Rappelons d’abord ce qu’est la carboneutralité. Il s’agit d’une approche comptable qui comporte trois étapes. Il faut d’abord faire l’inventaire, dans un périmètre déterminé, des sources d’émissions de gaz à effet de serre (GES) et des puits de carbone, ce qui donne l’empreinte carbone nette. Par la suite, il faut appliquer des mesures pour réduire les émissions de GES et augmenter les puits de carbone. Enfin, si le bilan est toujours positif, il faut compenser, en achetant à l’extérieur du périmètre des unités de réduction certifiées équivalant au moins à l’empreinte carbone résiduelle pour arriver à un résultat net égal à zéro. On peut alors parler d’un bâtiment, d’une usine ou même d’une ville ou d’un pays carboneutre. Pour limiter l’augmentation de la température sous le seuil de deux degrés à la fin du siècle, l’ensemble des activités humaines devra être carboneutre en 2050 et carbonégatif par la suite. C’est là que la carboneutralité des campus devient une piste intéressante.

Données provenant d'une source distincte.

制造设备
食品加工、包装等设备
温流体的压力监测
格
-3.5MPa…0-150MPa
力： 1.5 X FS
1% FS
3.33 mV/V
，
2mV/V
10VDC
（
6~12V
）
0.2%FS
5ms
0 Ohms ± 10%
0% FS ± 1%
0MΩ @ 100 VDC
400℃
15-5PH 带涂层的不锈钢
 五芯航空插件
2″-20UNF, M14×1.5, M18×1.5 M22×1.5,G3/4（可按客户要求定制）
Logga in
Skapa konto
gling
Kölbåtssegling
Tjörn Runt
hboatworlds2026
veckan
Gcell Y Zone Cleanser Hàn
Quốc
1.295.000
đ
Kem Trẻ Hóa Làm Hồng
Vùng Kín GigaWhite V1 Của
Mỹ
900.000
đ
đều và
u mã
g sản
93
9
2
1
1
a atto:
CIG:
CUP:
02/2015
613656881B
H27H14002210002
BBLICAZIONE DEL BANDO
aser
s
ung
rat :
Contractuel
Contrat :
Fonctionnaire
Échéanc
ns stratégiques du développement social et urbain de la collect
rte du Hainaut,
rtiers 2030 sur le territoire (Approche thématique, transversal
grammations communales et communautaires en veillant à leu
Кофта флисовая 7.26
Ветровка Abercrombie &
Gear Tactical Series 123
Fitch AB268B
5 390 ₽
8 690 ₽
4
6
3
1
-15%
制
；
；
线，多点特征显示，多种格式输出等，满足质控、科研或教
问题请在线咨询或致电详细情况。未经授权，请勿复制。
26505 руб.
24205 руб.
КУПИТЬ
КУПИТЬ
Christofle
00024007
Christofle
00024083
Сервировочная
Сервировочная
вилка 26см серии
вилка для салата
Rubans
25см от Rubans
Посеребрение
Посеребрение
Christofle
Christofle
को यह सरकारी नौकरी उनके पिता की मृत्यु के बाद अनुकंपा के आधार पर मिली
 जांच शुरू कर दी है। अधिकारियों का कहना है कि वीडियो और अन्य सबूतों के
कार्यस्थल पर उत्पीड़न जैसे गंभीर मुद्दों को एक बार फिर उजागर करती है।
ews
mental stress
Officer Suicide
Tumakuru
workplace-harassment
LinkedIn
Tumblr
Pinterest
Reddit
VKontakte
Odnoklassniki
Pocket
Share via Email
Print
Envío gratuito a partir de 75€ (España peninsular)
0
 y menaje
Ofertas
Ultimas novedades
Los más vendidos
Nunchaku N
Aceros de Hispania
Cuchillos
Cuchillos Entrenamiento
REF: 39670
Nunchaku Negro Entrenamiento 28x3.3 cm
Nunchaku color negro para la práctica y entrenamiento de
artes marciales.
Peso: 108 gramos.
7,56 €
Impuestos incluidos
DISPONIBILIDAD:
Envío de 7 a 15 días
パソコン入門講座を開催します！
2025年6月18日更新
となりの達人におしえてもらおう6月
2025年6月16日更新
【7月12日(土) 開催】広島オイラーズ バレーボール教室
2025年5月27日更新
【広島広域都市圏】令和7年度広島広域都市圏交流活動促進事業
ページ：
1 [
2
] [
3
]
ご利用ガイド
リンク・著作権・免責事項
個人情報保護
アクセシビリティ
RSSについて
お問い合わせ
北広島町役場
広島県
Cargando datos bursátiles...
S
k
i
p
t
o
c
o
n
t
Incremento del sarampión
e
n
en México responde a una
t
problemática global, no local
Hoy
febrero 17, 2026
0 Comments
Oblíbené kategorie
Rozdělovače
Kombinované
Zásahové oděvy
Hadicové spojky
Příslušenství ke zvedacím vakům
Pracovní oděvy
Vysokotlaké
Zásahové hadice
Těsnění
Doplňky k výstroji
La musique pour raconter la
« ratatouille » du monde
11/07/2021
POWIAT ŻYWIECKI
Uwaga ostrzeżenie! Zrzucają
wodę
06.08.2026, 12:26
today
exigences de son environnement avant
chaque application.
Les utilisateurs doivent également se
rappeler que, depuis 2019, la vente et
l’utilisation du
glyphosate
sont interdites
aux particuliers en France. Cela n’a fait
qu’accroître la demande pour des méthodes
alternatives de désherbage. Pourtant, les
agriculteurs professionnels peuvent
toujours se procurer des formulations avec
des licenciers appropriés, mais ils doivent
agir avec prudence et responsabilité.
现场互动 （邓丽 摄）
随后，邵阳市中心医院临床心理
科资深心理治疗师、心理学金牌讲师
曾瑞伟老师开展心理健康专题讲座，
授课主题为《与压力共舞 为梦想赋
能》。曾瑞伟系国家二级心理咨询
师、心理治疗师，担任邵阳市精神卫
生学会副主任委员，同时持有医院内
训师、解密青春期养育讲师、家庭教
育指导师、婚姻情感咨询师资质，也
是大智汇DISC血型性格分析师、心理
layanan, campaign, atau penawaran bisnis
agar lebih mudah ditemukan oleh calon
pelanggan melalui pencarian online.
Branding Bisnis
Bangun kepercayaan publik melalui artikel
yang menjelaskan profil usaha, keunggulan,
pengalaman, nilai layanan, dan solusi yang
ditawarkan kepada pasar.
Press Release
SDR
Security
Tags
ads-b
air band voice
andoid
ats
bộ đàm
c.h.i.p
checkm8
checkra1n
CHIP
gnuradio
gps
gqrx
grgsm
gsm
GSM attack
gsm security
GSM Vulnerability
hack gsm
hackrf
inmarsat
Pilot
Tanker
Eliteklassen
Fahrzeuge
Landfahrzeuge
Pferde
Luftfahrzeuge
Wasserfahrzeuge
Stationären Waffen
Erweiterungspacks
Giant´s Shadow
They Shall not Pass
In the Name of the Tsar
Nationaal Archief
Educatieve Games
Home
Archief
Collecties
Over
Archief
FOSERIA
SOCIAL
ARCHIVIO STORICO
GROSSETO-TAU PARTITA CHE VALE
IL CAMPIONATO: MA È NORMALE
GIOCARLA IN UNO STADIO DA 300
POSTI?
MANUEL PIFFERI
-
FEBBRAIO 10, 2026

En 2017-18, l’UQAC a fait la démarche de l’inventaire des émissions de GES de ses bâtiments du campus de Saguenay. Aux dires même de l’administration, on a beaucoup appris. L’opération est répétée chaque année depuis et l’université compense annuellement ses émissions résiduelles avec une quantité équivalente de CO2 absorbée par les arbres des plantations de Carbone boréal. Le bilan de l’institution est donc de zéro émission nette pour ses bâtiments. Donc pour ce périmètre, l’UQAC peut s’affirmer carboneutre.

Mais dans une institution d’enseignement, le périmètre ne se limite pas aux factures d’énergie. Deux autres éléments sont d’importantes sources d’émissions de GES : les voyages des cadres et des professionnels, tout comme ceux des professeurs et des étudiants dans le contexte institutionnel peuvent aussi être comptabilisés. Enfin, les évènements ponctuels (réunions, congrès, colloques) peuvent constituer une portion non négligeable du bilan. D’ailleurs, des institutions comme le Cégep de Limoilou compensent systématiquement avec Carbone boréal les voyages internationaux de leur personnel. Au total, des écoles, des cégeps et des universités ont compensé plus de 1000 tonnes de CO2 pour des voyages et évènements au registre de Carbone boréal. En période de pandémie, bien sûr, ces sources d’émissions sont grandement réduites.

Quel est l’avantage pour un campus de viser la carboneutralité ? On peut en identifier plusieurs. D’abord, en faisant l’inventaire annuel des émissions, on peut détecter les pertes d’énergie ou circonscrire des problèmes à corriger dans une approche d’amélioration continue. C’est un outil de gestion. La quantification des émissions pour lutter contre les changements climatiques peut aussi faire partie du curriculum scolaire dans diverses matières comme la biologie, la chimie, la physique et même l’économie. Mais la carboneutralité est aussi un indicateur de performance et un élément de fierté pour la communauté. Cela peut aussi faire l’objet de communications à l’interne et à l’externe.

Dans les faits, il s’agit d’un projet collectif auquel chacun peut contribuer, à commencer par l’institution. Et si l’école fait sa part, pourquoi ne pas inviter les employés et les parents à faire de même ? C’est par l’émulation qu’on pourra trouver la masse critique d’individus pour infléchir la courbe. Mieux encore, s’engager résolument dans l’action est le meilleur remède contre l’écoanxiété!